The community is invited to an Aug. 2 open house to learn about potential options to rehabilitate or replace the Fox Island Bridge.
The Preliminary Type, Size and Location Study began in winter 2015. Pierce County and HDR Engineering, the consultant hired to lead the study on the county’s behalf, looked at the location and alignment of the bridge, the cost to rehabilitate or replace the bridge, potential bridge types if the bridge is replaced, and the work needed to rehabilitate the bridge.
“This study was the first step in determining our options for the future of the bridge,” said Brian D. Stacy, P.E., Pierce County Public Works county engineer. “We now want feedback from the community on how they use the bridge, the design and location they prefer, and their preference on whether to replace or rehabilitate the bridge.”

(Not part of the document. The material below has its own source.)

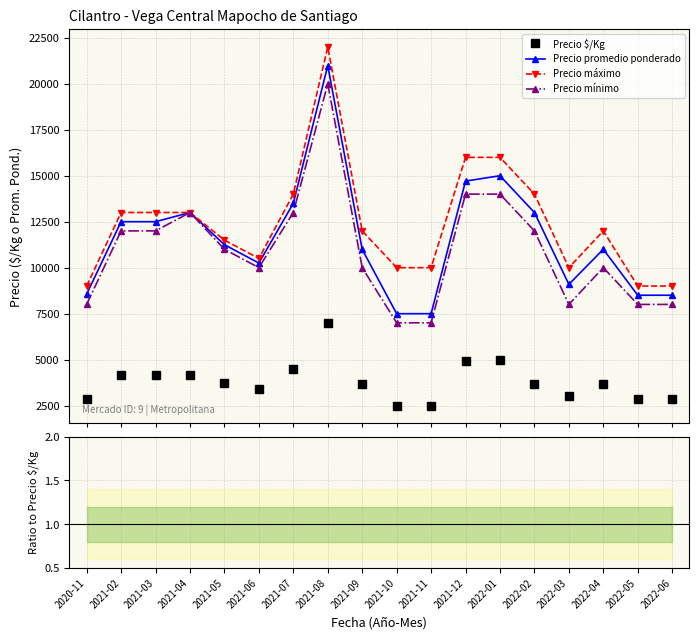

Is the value of Precio máximo at 2022-01 greater than the value of Precio mínimo at 2021-02?

Yes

The open house will take place from 7-8:30 p.m. at the Nichols Community Center, 690 9th Ave. on Fox Island. The public can visit informational displays about the study from 7-7:45 p.m. County staff and the consultant for the study will then make a presentation and host a Question and Answer session.
Pierce County will next determine whether to rehabilitate or replace the bridge and how to fund the work. A timeline and process for this determination has not been set.
If the county decides to replace the bridge, it will conduct a full Type, Size and Location Study that will determine what type of bridge will be used, what size it should be, and how and where it will be aligned across the water. A Type, Size and Location Study is not needed if the county decides to rehabilitate the bridge.
About the bridge
The bridge was built in 1954, and is constructed of cast-in-place concrete and steel beams. At 1,950 feet, it is the longest bridge maintained by Pierce County.
The aging bridge is narrow and not up to current design standards. Although the sufficiency rating of the bridge is low at 7.33, the bridge is considered structurally safe. The sufficiency rating is used to determine eligibility and priority for Federal Highway Bridge Replacement and Rehabilitation Program funds. The rating is calculated using factors such as structural adequacy and safety, serviceability and functional obsolescence, and essentiality for public use.
“This is a substantial bridge that serves a population with no other roadway access,” said Stacy. “We need to begin these discussions now, as the process to rehabilitate or replace a bridge is lengthy due to the design process, the work to identify funds, and environmental reviews.”
The bridge has undergone routine maintenance over the years, along with more significant work such as a seismic retrofit in 2003 and bearing repairs in 2013. The average daily traffic for the bridge was 6,840 in 2014.
Additional information about the Fox Island Bridge is available at www.piercecountywa.org/foxislandbridge.